Overcoming mental obstacles. Time and again, I’ve seen students doing a move for the first time get stuck at a height I can’t reach and they’re desperate to come back down the easy way. I can’t get them down, and they can’t reverse from where they are, so they have no choice but to grit their teeth, confront their fears and go for the move. Once they accomplish it, the look on their faces is one genuine empowerment that’s elating to see.
7) What has practicing aerial skills taught you about yourself and your body?
Pushing through and continuing to work towards a seemingly unachievable goal – even mastering a pull-up took me a long time – was a humbling lesson in resilience, consistency, patience and overcoming my perfectionist tendencies. It also taught me to remain calm and self- reliant in tricky situations – not many things make you panic quite like getting stuck in compromising positions eight meters high the air with nobody to help you out but you, especially when you’re acrophobic.
8) Have you overcome your fear of height?
Of course, not! I’m still very, very afraid of heights. I’ve gotten more comfortable with my body doing certain moves from a greater height; if I’ve done the move enough times I’m comfortable to do it form a height but the fear is still there. You learn to stay calm when you’re scared, take risks, fall and get back up, and really trust your body.
9) How do you manage to make all those strenuous inversions and flips look so effortless and graceful?
What looks effortless and graceful actually requires a lot of upper body strength, core strength, a decent amount of flexibility, pain tolerance, and innumerable trials until steps become somewhat automatic. Then you layer in aesthetic element such as ‘extended knees and pointed toes’. Looking elegant and fluid takes time and repetition. The first few times I try a new trick, it’s choppy, uncoordinated, and overall not pretty. I probably look like a gorilla attempting to be a ballerina – this is usually where I tend to get stuck in the fabric or fall out of it.

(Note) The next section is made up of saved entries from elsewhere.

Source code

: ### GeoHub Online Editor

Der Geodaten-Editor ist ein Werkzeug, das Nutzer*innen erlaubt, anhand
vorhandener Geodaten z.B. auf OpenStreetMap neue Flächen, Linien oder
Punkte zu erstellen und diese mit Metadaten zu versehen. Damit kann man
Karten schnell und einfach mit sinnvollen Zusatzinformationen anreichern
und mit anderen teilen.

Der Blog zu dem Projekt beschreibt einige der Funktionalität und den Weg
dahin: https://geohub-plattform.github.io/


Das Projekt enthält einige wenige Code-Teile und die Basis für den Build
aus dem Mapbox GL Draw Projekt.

10) What do you do when you’re not falling out of fabrics?
I have a full time job and it’s a desk job! I’m a senior analyst at Expo2020’s Innovation Impact Grant Programme. When I was studying in the US, the curriculum put emphasis on non-major related classes, so I gained additional marketable skills that could be applied to different industries. I’ve worked in the Dubai Aquarium’s back office as a biologist and after I’ve worked full-time at the WWF’s UAE office on policy with a significant research element on wildlife conservation. From there I got into the space of NGOs and was exposed to Expo2020.
11) What was the experience of being on the Nike Chrome Blush campaign like?
The Nike team approached me to take part in a photoshoot and interview with other awesome women athletes. Joining the campaign was a no- brainer – the slogan was ‘Believe in More’ which is a statement that I strongly stand by. The whirlwind outdoor shoot happened over four days in the summer during Ramadan, which was tough, but the energy of the entire team and the message made it absolutely worthwhile, and the response was so amazing – it opened up a lot of conversations around women in sports, women in the region, stigmas and transformation.
12) Have you ever encountered a difference in the way people perceive aerial skills compared to other forms of sport in the region?
Something like silks warrant a lot of questions or criticism as it is very expressive, often eroticised, and usually involves outfits that may not be conventionally seen as modest. However, those opinions or criticisms are often a result of just not understanding the sport/activity or the perspective of the person doing it. [as the first Emirati aerial silks instructor], the biggest blessing is I’ve never received unfair remarks that I am aware of, but instead have received questions – why it is that I do this, or wear this and that has opened some of the most heart-warming, genuine and honest conversations about what it is like going against a status quo.